И так можно было бы разбирать все эти якобы пустяковые ошибки и неточности, показывая, насколько они искажают картину происходившего, а стало быть, и облик главной героини. Однако в конце концов не будем тонуть в “мелочах”, а посмотрим шире. Из этой интермедии мы узнаем про первый сексуальный опыт Ахматовой, про ухаживания A.M. Федорова за ней, про перипетии отношений с Гумилевым... А о чем не узнаем? О пустяках. О смерти Иннокентия Анненского, про которого она позже написала: “...тот, кого учителем считаю”. О том, как во время февральского 1910 года приезда в Петербург “...прочла (в Брюлловском зале Русского музея) корректуру “Кипарисового ларца” <...> и что-то поняла в поэзии”5. О знакомстве с Мейерхольдом и Кузминым. О появлении “Жемчугов”, привезенных на свадьбу, и о написанной к ней же “Балладе”. Хватит, пожалуй, перечисления. Уже и сказанное очень выразительно: поэт Анна Ахматова оказывается искусственно изъятой из большой русской культуры и помещенной в мир исключительно женских переживаний. Неслучайно и вся книга выстроена как рассказ об отношениях ее с мужьями и любовниками. И неслучайно все повествование обрывается на “Катастрофе сорок шестого года” — после этой главы следует уже только двадцатистраничный эпилог.

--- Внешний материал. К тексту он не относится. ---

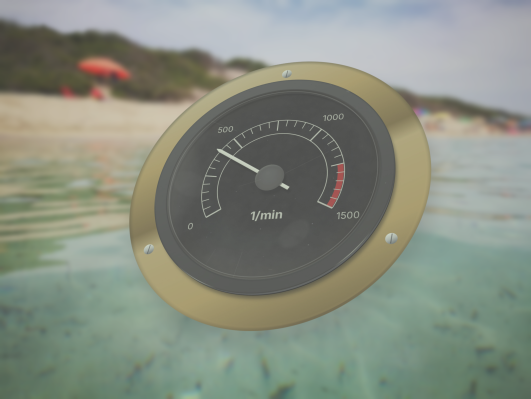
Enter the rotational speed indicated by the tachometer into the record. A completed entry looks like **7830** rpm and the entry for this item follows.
**400** rpm
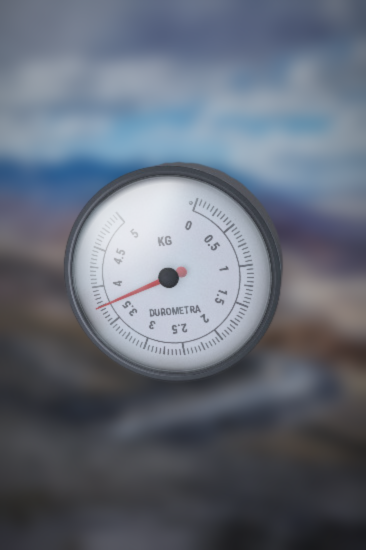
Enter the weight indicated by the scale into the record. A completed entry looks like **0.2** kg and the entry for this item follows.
**3.75** kg
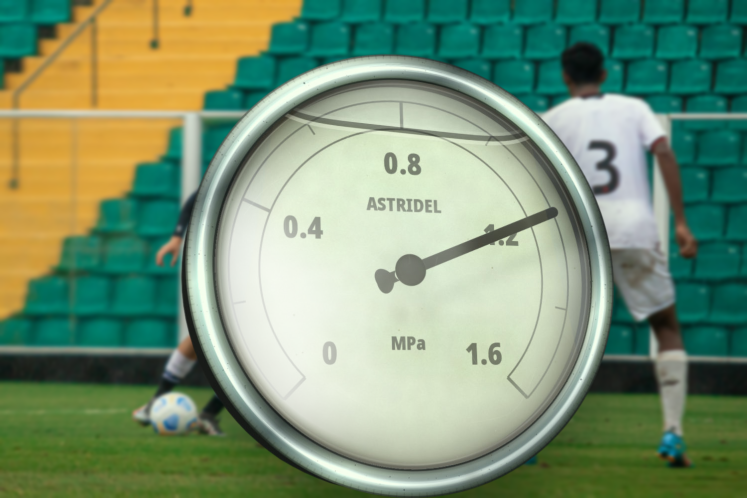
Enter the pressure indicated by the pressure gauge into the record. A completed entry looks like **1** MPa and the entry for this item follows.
**1.2** MPa
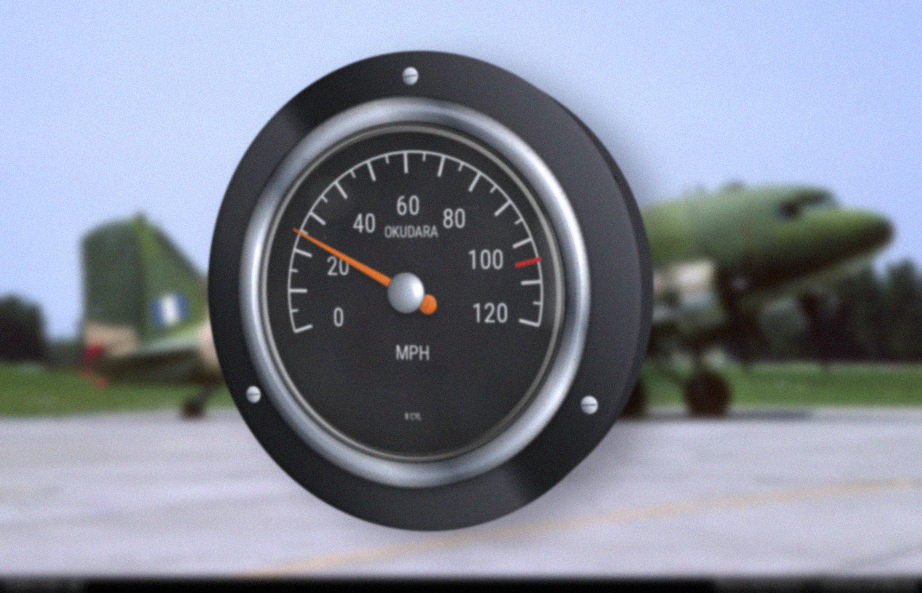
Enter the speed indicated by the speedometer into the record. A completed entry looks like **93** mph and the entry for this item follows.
**25** mph
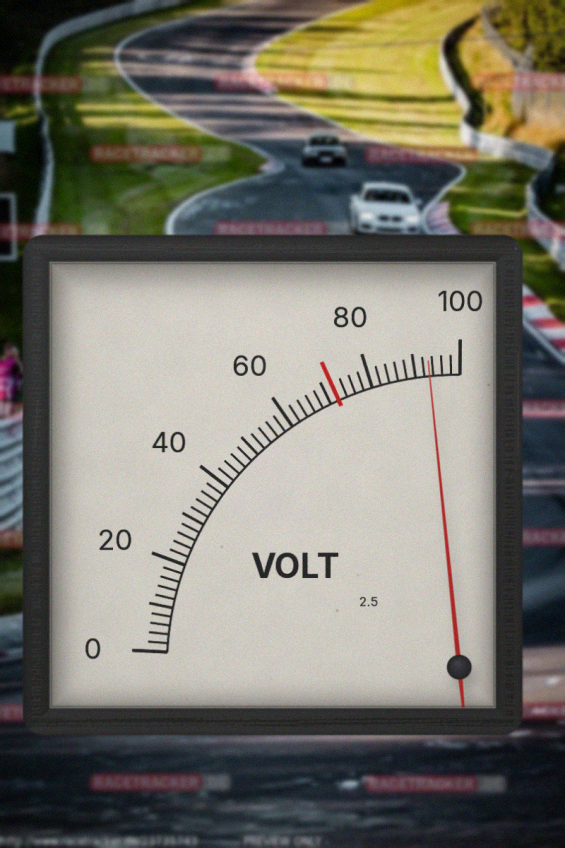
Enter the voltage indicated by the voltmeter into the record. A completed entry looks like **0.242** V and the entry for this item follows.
**93** V
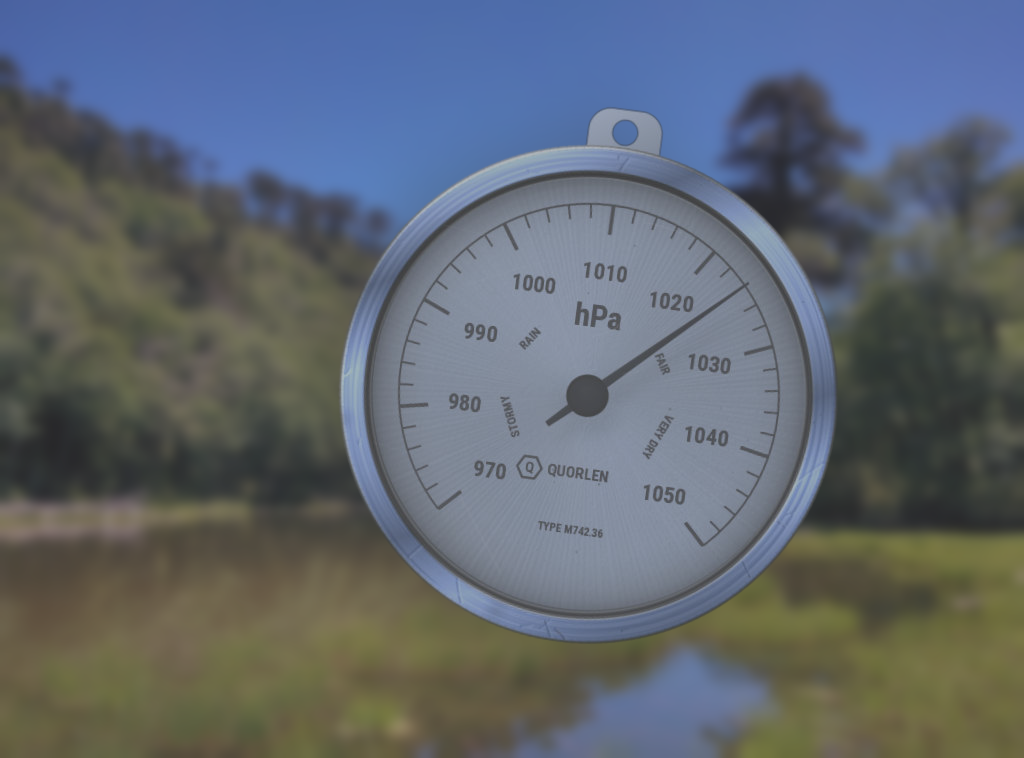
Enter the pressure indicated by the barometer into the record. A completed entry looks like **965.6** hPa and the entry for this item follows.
**1024** hPa
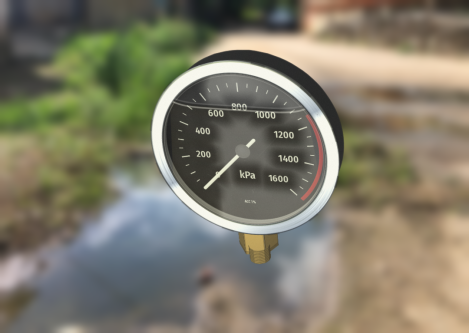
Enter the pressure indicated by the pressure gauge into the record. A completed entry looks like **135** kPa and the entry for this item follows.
**0** kPa
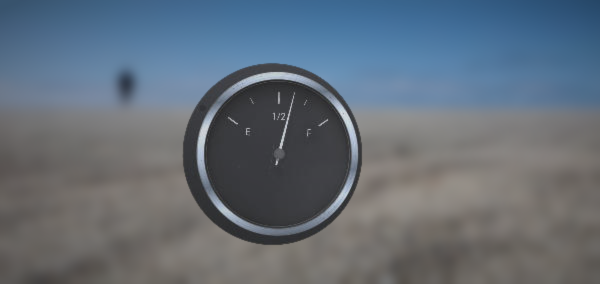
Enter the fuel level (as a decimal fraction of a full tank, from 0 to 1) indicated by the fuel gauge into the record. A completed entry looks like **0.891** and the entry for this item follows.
**0.625**
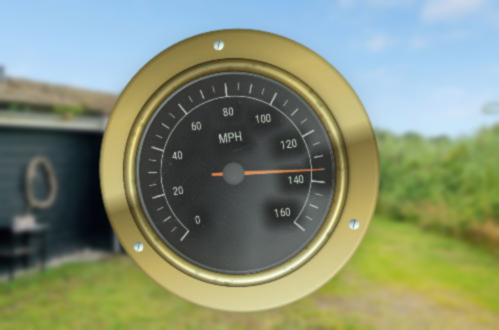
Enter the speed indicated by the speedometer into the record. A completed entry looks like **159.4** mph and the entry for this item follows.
**135** mph
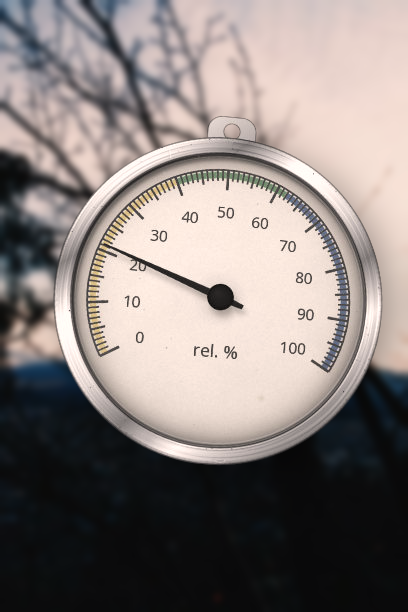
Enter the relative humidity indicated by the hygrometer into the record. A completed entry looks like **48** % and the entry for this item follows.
**21** %
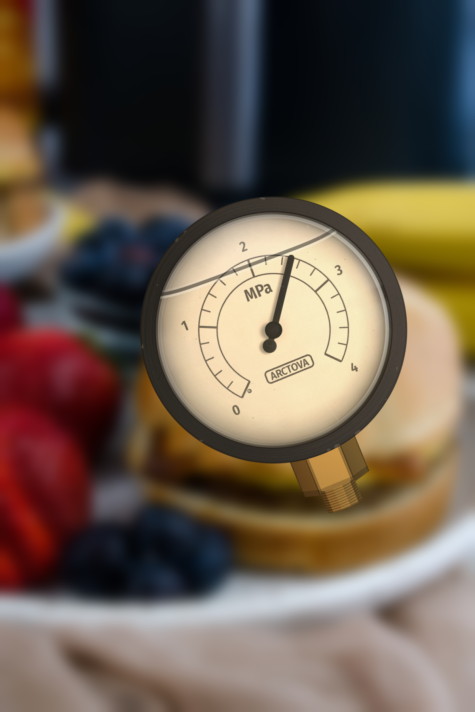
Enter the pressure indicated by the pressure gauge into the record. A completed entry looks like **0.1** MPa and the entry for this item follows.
**2.5** MPa
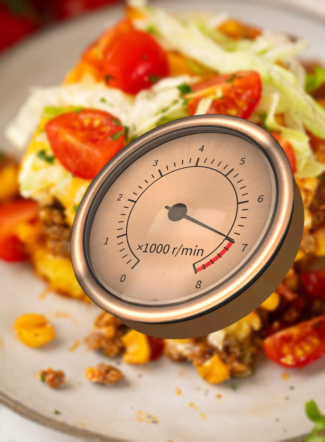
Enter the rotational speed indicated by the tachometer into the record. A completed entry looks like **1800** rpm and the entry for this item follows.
**7000** rpm
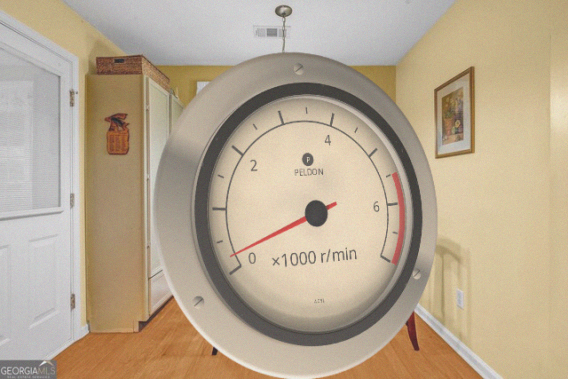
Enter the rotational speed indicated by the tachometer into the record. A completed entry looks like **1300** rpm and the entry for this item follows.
**250** rpm
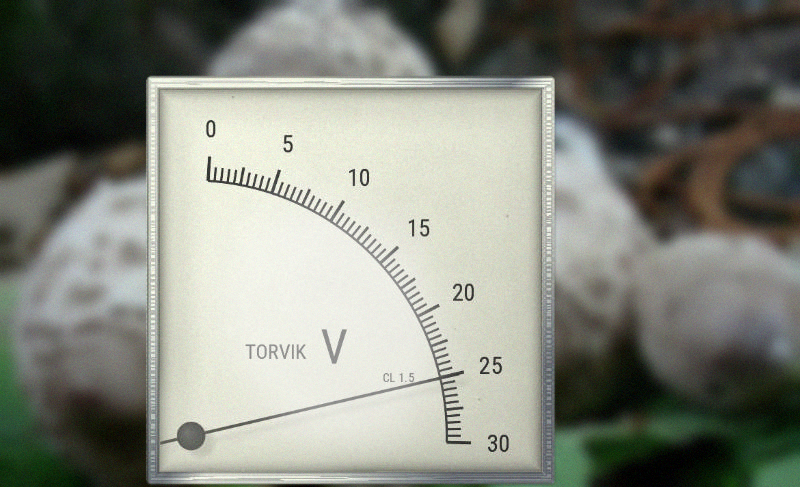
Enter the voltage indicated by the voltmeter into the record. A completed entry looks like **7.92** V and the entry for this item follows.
**25** V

“Мне подменили жизнь”, — вот, пожалуй, что должна была бы сказать Ахматова, прочитай она книгу Аллы Марченко. Подменили во всем, начиная от мелочей (не могла девушка круга Ахматовой закурить на улице, как это описано на с. 95), через дурновкусные анахронизмы (от “турпоездки в Египет” на с. 71 до “коллективного секса по телефону” на с. 90), вплоть до заведомых и уже нешуточных искажений биографии.
Доказательства? Их сколько угодно, но давайте ограничимся немногими. Вот, например, о П.Н. Лукницком мы только и узнаем, что он был кратковременным любовником Ахматовой, своего рода лекарством от “пунинских вывертов” (432), да еще собирателем материалов о Гумилеве и о ней. “Студент”, одно слово. А о том, что во второй половине 1920-х годов с его помощью Ахматова реализовывала важнейшие свои размышления о собственной судьбе, о роли Гумилева в русской поэзии, о Пушкине и Шенье, обо всей русской поэзии, наконец, — об этом мы ничего не узнаём и не узна€ем. Мы можем от себя сколько угодно предъявлять ему претензий, но то, что его роль в духовной жизни Ахматовой на какое-то время стала очень значительной, отрицать невозможно.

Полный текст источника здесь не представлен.